Вадим Дубнов, политический обозреватель РИА Новости.
Все как обычно. Как это было в Дни независимости Польши последние три года и, можно не сомневаться, как это будет в будущие дни 11 ноября.
При том, что к тяжелой российско-польской истории это прямого отношения уже не имеет.
Между Гляйвицем и Катынью
Польша — все еще очень выразительный символ посткоммунистического и восточноевропейского раздвоения. Либерально-европейское против консервативно-традиционного — эта коллизия есть и в Венгрии, и в Чехии, и в Болгарии. Но, наверное, не случайно ветераны чешского диссидентства сравнивают себя с польскими друзьями той диссидентской поры с лукавой, как сам их давний спор, улыбкой: у нас все было немного поспокойнее, мы как-то думали о Чехословакии, мы не пытались переделать весь мир.
Сегодня чехи добились своей равноудаленности от всех, и задача решена. Но они, в сущности, такими и были, в самые советские времена здесь соотносили себя, скорее, с Веной и Берлином, чем с Киевом или Москвой. Польша же, волей истории и географии, всегда ощущала себя пограничным государством, линией фронта, передовой. Страной, которая была обречена и на Гляйвиц, с которого началась Вторая мировая война, и на Катынь, из-за которой эта война для Польши никак не закончится.
Обыкновенный неонацизм
Антинемецкое — тоже часть консервативной традиции, как и антироссийское. Но с немцами у поляков все, по крайней мере, друг другу уже до конца высказано, черта подведена, история стала историей, хоть и очень непростой. И, главное, больше нет ощущения исходящей от Германии опасности.
Россия, в отличие от Германии, — по другую сторону символической линии разделения, которую никто не отменял, и уж для Польши тем более. Но если для кого-то эта линия — граница, за которой теперь, после приобщения к Западу, НАТО и Евросоюзу, можно чувствовать себя в безопасности, для других — по-прежнему линия фронта. И ко всему, что за ней происходит, в Польше, еще помнящей себя пограничным государством, относятся со всей возможной чувствительностью.
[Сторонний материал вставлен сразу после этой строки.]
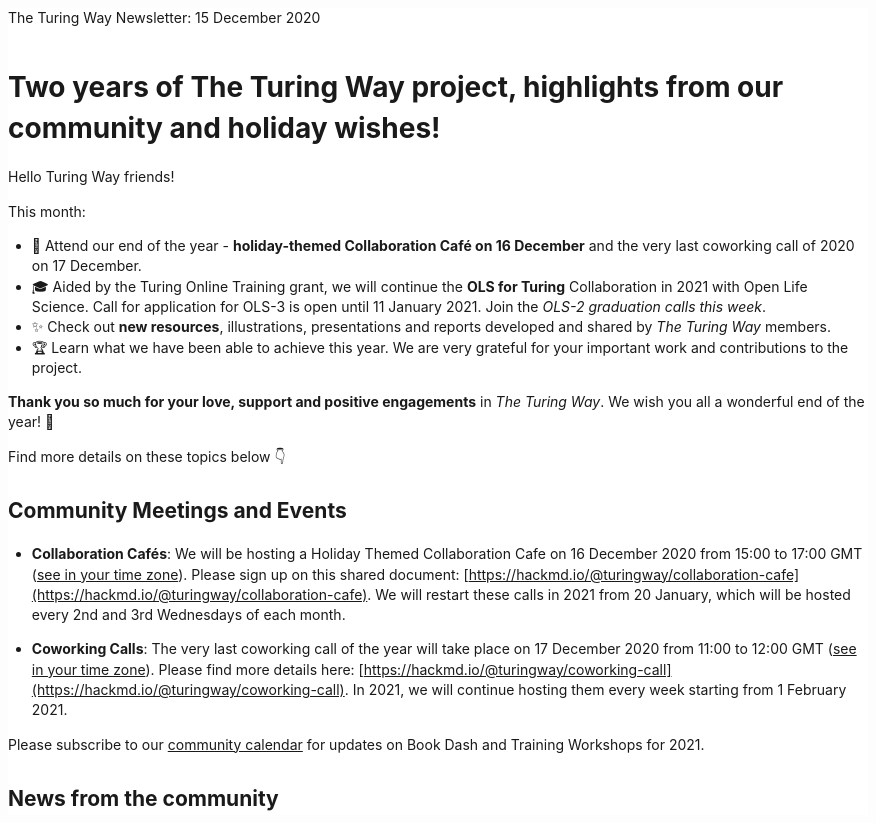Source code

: The Turing Way Newsletter: 15 December 2020

# Two years of The Turing Way project, highlights from our community and holiday wishes!

Hello Turing Way friends!

This month: 
- 👋 Attend our end of the year - **holiday-themed Collaboration Café on 16 December** and the very last coworking call of 2020 on 17 December.
- 🎓 Aided by the Turing Online Training grant, we will continue the **OLS for Turing** Collaboration in 2021 with Open Life Science. Call for application for OLS-3 is open until 11 January 2021. Join the *OLS-2 graduation calls this week*.
- ✨ Check out **new resources**, illustrations, presentations and reports developed and shared by _The Turing Way_ members.
- 🏆 Learn what we have been able to achieve this year. We are very grateful for your important work and contributions to the project.

**Thank you so much for your love, support and positive engagements** in _The Turing Way_. We wish you all a wonderful end of the year! 🌺

Find more details on these topics below 👇

## Community Meetings and Events

- **Collaboration Cafés**: We will be hosting a Holiday Themed Collaboration Cafe on 16 December 2020 from 15:00 to 17:00 GMT ([see in your time zone](https://arewemeetingyet.com/London/2020-12-16/15:00)). 
Please sign up on this shared document: [https://hackmd.io/@turingway/collaboration-cafe](https://hackmd.io/@turingway/collaboration-cafe).
We will restart these calls in 2021 from 20 January, which will be hosted every 2nd and 3rd Wednesdays of each month.

- **Coworking Calls**: The very last coworking call of the year will take place on 17 December 2020 from 11:00 to 12:00 GMT ([see in your time zone](https://arewemeetingyet.com/London/2020-12-17/11:00)).
Please find more details here: [https://hackmd.io/@turingway/coworking-call](https://hackmd.io/@turingway/coworking-call).
In 2021, we will continue hosting them every week starting from 1 February 2021.

Please subscribe to our [community calendar](https://calendar.google.com/calendar/embed?src=theturingway%40gmail.com&ctz=Europe%2FLondon) for updates on Book Dash and Training Workshops for 2021.


## News from the community

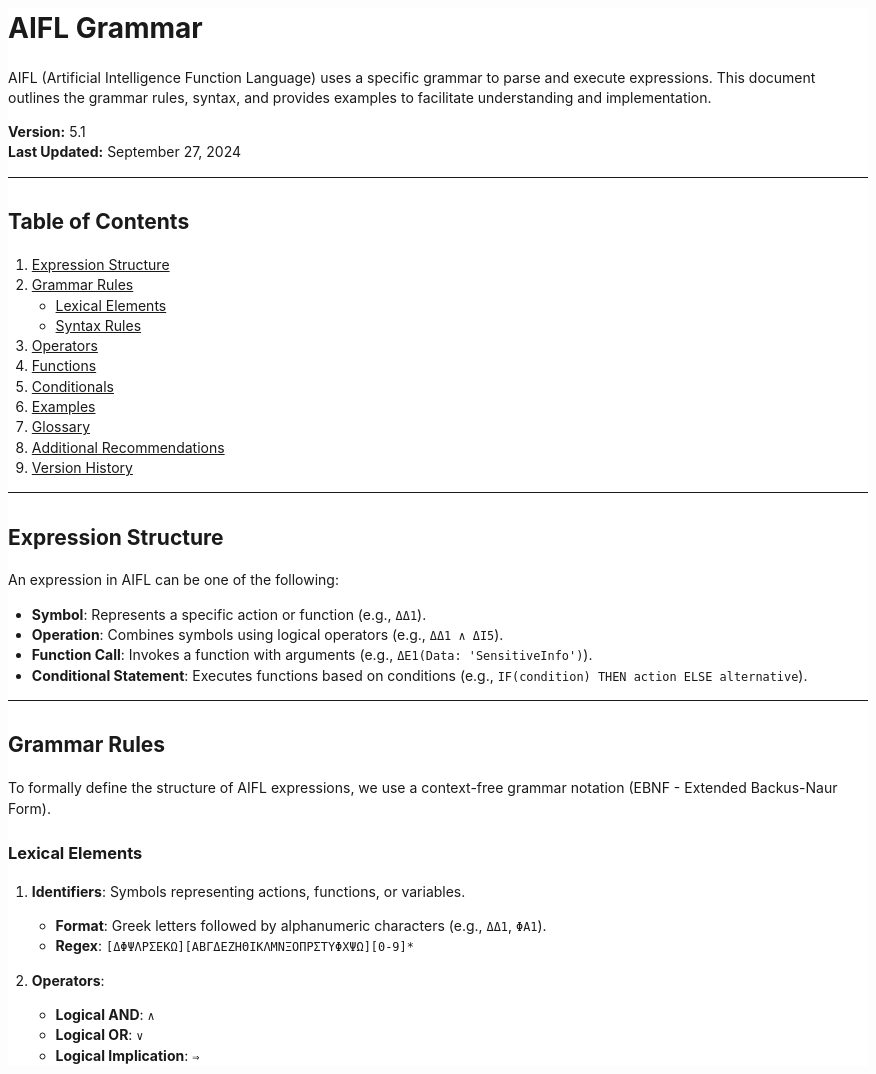 # AIFL Grammar

AIFL (Artificial Intelligence Function Language) uses a specific grammar to parse and execute expressions. This document outlines the grammar rules, syntax, and provides examples to facilitate understanding and implementation.

**Version:** 5.1  
**Last Updated:** September 27, 2024

---

## **Table of Contents**

1. [Expression Structure](#expression-structure)
2. [Grammar Rules](#grammar-rules)
   - [Lexical Elements](#lexical-elements)
   - [Syntax Rules](#syntax-rules)
3. [Operators](#operators)
4. [Functions](#functions)
5. [Conditionals](#conditionals)
6. [Examples](#examples)
7. [Glossary](#glossary)
8. [Additional Recommendations](#additional-recommendations)
9. [Version History](#version-history)

---

## **Expression Structure**

An expression in AIFL can be one of the following:

- **Symbol**: Represents a specific action or function (e.g., `ΔΔ1`).
- **Operation**: Combines symbols using logical operators (e.g., `ΔΔ1 ∧ ΔΙ5`).
- **Function Call**: Invokes a function with arguments (e.g., `ΔΕ1(Data: 'SensitiveInfo')`).
- **Conditional Statement**: Executes functions based on conditions (e.g., `IF(condition) THEN action ELSE alternative`).

---

## **Grammar Rules**

To formally define the structure of AIFL expressions, we use a context-free grammar notation (EBNF - Extended Backus-Naur Form).

### **Lexical Elements**

1. **Identifiers**: Symbols representing actions, functions, or variables.
   - **Format**: Greek letters followed by alphanumeric characters (e.g., `ΔΔ1`, `ΦΑ1`).
   - **Regex**: `[ΔΦΨΛΡΣΕΚΩ][ΑΒΓΔΕΖΗΘΙΚΛΜΝΞΟΠΡΣΤΥΦΧΨΩ][0-9]*`

2. **Operators**:
   - **Logical AND**: `∧`
   - **Logical OR**: `∨`
   - **Logical Implication**: `⇒`
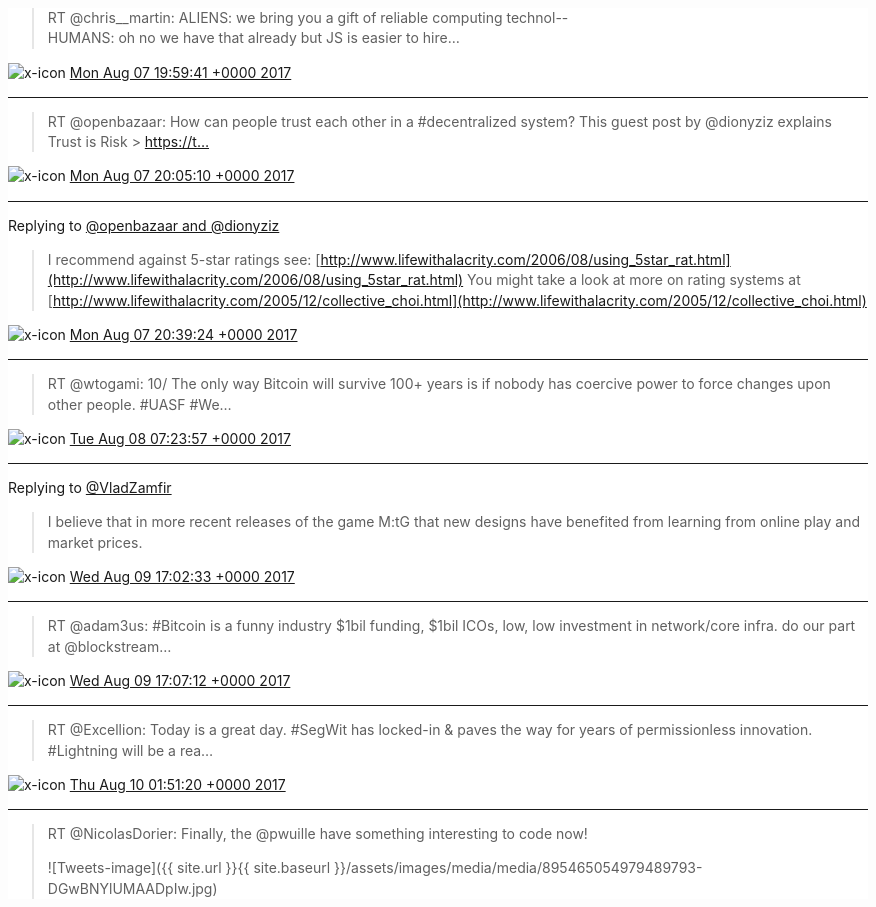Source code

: > RT @chris__martin: ALIENS: we bring you a gift of reliable computing technol--  
> HUMANS: oh no we have that already but JS is easier to hire…

<img src="{{ site.url }}{{ site.baseurl }}/assets/images/media/tweet.ico" alt="x-icon" width="30" /> [Mon Aug 07 19:59:41 +0000 2017](https://twitter.com/ChristopherA/status/894649264650895360)

----

> RT @openbazaar: How can people trust each other in a #decentralized system? This guest post by @dionyziz explains Trust is Risk &gt; [https://t…](https://t…)

<img src="{{ site.url }}{{ site.baseurl }}/assets/images/media/tweet.ico" alt="x-icon" width="30" /> [Mon Aug 07 20:05:10 +0000 2017](https://twitter.com/ChristopherA/status/894650644593688578)

----

Replying to [@openbazaar and @dionyziz](https://twitter.com/openbazaar/status/892556821390655488)

> I recommend against 5-star ratings see: [http://www.lifewithalacrity.com/2006/08/using_5star_rat.html](http://www.lifewithalacrity.com/2006/08/using_5star_rat.html) You might take a look at more on rating systems at [http://www.lifewithalacrity.com/2005/12/collective_choi.html](http://www.lifewithalacrity.com/2005/12/collective_choi.html)

<img src="{{ site.url }}{{ site.baseurl }}/assets/images/media/tweet.ico" alt="x-icon" width="30" /> [Mon Aug 07 20:39:24 +0000 2017](https://twitter.com/ChristopherA/status/894659259312422913)

----

> RT @wtogami: 10/ The only way Bitcoin will survive 100+ years is if nobody has coercive power to force changes upon other people. #UASF #We…

<img src="{{ site.url }}{{ site.baseurl }}/assets/images/media/tweet.ico" alt="x-icon" width="30" /> [Tue Aug 08 07:23:57 +0000 2017](https://twitter.com/ChristopherA/status/894821469032554496)

----

Replying to [@VladZamfir](https://twitter.com/VladZamfir/status/895259579705118721)

> I believe that in more recent releases of the game M:tG that new designs have benefited from learning from online play and market prices.

<img src="{{ site.url }}{{ site.baseurl }}/assets/images/media/tweet.ico" alt="x-icon" width="30" /> [Wed Aug 09 17:02:33 +0000 2017](https://twitter.com/ChristopherA/status/895329462836842496)

----

> RT @adam3us: #Bitcoin is a funny industry $1bil funding, $1bil ICOs, low, low investment in network/core infra. do our part at @blockstream…

<img src="{{ site.url }}{{ site.baseurl }}/assets/images/media/tweet.ico" alt="x-icon" width="30" /> [Wed Aug 09 17:07:12 +0000 2017](https://twitter.com/ChristopherA/status/895330636063428609)

----

> RT @Excellion: Today is a great day. #SegWit has locked-in &amp; paves the way for years of permissionless innovation. #Lightning will be a rea…

<img src="{{ site.url }}{{ site.baseurl }}/assets/images/media/tweet.ico" alt="x-icon" width="30" /> [Thu Aug 10 01:51:20 +0000 2017](https://twitter.com/ChristopherA/status/895462538518839297)

----

> RT @NicolasDorier: Finally, the @pwuille have something interesting to code now! 
> 
> ![Tweets-image]({{ site.url }}{{ site.baseurl }}/assets/images/media/media/895465054979489793-DGwBNYlUMAADpIw.jpg)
Некоторые польские социологи отмечали, что после августа 2008 года, после боевых действий в Грузии, об опасности, исходящей от России, в Польше говорили семеро из десяти.
Но это ощущение — привычка. С ней поляки живут не первое столетие, и потому это такая имиджевая опасность, ощущение которой стало нормой жизни, не вызывая былой страсти.
Антироссийское как часть консервативного пакета и, соответственно, системы идей "Права и справедливости" братьев Качиньских, вызывает у изрядной части поляков удивление, переходящее в брезгливое раздражение. И как во времена всеобщего братства признаком интеллигентности было неприятие этого братства, теперь таковым стало требование взвешенного отношения и к тому, что оказалось тяжелой историей, и к тому, к чему эта история привела.
Конечно, есть нерешенный комплекс Катыни, есть российские болельщики, устроившие на чемпионате Европы провокационный русский марш, есть миллионы россиян, их, болельщиков, поддерживающие. Для подавляющей части поляков, которые уже привыкли себя чувствовать в Европе, все это уже не повод волноваться и уж тем более выходить на антироссийские марши.
Те же, кто на них выходит, ничего не знают, скорее всего, ни про Катынь, ни про тяжелую историю. Это вообще сюжет не про Русский марш, с которым неосознанно сравнивают польский день независимости российские патриоты, увидевшие повод поговорить о польском национализме, масштабы которого якобы нам и не снились.
В отличие от нашего Бирюлева, массами идея не овладевает, и жители Варшавы уже неоднократно требовали запретить шествие в День независимости.
Аналогичных требований москвичей по поводу Русского марша не припоминается.